Task statement. Transcribe exactly the line containing "Specifikationer" and every line after it, through the end of the records below.

Excerpts from a dataset
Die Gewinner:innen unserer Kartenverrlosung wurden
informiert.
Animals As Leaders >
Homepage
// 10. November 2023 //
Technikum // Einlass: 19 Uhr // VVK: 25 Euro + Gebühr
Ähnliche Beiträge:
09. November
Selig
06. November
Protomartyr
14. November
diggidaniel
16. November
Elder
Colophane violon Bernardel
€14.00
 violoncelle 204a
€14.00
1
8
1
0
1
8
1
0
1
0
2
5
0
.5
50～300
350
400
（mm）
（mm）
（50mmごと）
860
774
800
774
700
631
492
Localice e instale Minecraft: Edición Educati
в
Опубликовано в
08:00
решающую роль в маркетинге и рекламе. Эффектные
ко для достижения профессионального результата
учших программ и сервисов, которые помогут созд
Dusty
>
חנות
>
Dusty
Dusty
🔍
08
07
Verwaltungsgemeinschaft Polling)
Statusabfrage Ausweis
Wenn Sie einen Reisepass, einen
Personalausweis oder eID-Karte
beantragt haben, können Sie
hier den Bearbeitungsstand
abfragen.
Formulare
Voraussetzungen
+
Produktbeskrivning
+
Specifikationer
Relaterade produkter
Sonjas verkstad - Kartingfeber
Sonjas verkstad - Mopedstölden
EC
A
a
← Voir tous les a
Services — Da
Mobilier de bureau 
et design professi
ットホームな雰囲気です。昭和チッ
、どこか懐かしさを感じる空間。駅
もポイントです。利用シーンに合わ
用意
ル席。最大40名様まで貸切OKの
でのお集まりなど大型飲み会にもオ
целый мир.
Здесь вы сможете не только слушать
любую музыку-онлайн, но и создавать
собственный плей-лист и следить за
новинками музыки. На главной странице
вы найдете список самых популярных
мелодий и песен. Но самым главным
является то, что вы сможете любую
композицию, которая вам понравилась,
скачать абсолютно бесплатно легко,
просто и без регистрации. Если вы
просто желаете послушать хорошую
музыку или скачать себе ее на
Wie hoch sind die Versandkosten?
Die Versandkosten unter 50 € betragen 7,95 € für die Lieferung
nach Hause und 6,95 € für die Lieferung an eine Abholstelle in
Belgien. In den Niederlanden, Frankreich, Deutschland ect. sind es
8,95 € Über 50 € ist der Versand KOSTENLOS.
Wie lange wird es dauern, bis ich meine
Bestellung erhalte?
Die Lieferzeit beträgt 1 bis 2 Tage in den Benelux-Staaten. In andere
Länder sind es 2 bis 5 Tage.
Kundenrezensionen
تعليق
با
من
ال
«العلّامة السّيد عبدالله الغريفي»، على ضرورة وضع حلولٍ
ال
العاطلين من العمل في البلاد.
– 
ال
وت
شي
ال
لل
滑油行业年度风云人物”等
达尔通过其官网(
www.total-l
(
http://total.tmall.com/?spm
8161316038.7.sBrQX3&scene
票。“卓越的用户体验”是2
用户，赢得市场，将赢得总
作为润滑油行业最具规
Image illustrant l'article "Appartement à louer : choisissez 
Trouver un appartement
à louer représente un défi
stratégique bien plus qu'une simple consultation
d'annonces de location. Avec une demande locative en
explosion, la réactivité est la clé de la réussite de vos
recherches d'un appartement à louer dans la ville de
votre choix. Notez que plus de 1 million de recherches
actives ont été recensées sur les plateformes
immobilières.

Solved exercise.
Specifikationer
Relaterade produkter
Sonjas verkstad - Kartingfeber
Sonjas verkstad - Mopedstölden
EC
A
a
← Voir tous les a
Services — Da
Mobilier de bureau 
et design professi
ットホームな雰囲気です。昭和チッ
、どこか懐かしさを感じる空間。駅
もポイントです。利用シーンに合わ
用意
ル席。最大40名様まで貸切OKの
でのお集まりなど大型飲み会にもオ
целый мир.
Здесь вы сможете не только слушать
любую музыку-онлайн, но и создавать
собственный плей-лист и следить за
новинками музыки. На главной странице
вы найдете список самых популярных
мелодий и песен. Но самым главным
является то, что вы сможете любую
композицию, которая вам понравилась,
скачать абсолютно бесплатно легко,
просто и без регистрации. Если вы
просто желаете послушать хорошую
музыку или скачать себе ее на
Wie hoch sind die Versandkosten?
Die Versandkosten unter 50 € betragen 7,95 € für die Lieferung
nach Hause und 6,95 € für die Lieferung an eine Abholstelle in
Belgien. In den Niederlanden, Frankreich, Deutschland ect. sind es
8,95 € Über 50 € ist der Versand KOSTENLOS.
Wie lange wird es dauern, bis ich meine
Bestellung erhalte?
Die Lieferzeit beträgt 1 bis 2 Tage in den Benelux-Staaten. In andere
Länder sind es 2 bis 5 Tage.
Kundenrezensionen
تعليق
با
من
ال
«العلّامة السّيد عبدالله الغريفي»، على ضرورة وضع حلولٍ
ال
العاطلين من العمل في البلاد.
– 
ال
وت
شي
ال
لل
滑油行业年度风云人物”等
达尔通过其官网(
www.total-l
(
http://total.tmall.com/?spm
8161316038.7.sBrQX3&scene
票。“卓越的用户体验”是2
用户，赢得市场，将赢得总
作为润滑油行业最具规
Image illustrant l'article "Appartement à louer : choisissez 
Trouver un appartement
à louer représente un défi
stratégique bien plus qu'une simple consultation
d'annonces de location. Avec une demande locative en
explosion, la réactivité est la clé de la réussite de vos
recherches d'un appartement à louer dans la ville de
votre choix. Notez que plus de 1 million de recherches
actives ont été recensées sur les plateformes
immobilières.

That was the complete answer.